TASK DETAILS: Your copy should hold every record verbatim and none of the pictures.

Transcribed page contents
◆ ◆ ◆ ◆ ◆
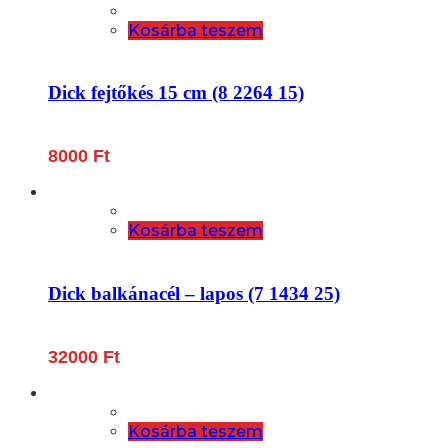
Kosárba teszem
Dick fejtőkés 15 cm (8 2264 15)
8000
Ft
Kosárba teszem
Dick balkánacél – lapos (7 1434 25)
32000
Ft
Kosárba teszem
◆ ◆ ◆ ◆ ◆
RESULT OF THIS TASK:
Kosárba teszem
Dick fejtőkés 15 cm (8 2264 15)
8000
Ft
Kosárba teszem
Dick balkánacél – lapos (7 1434 25)
32000
Ft
Kosárba teszem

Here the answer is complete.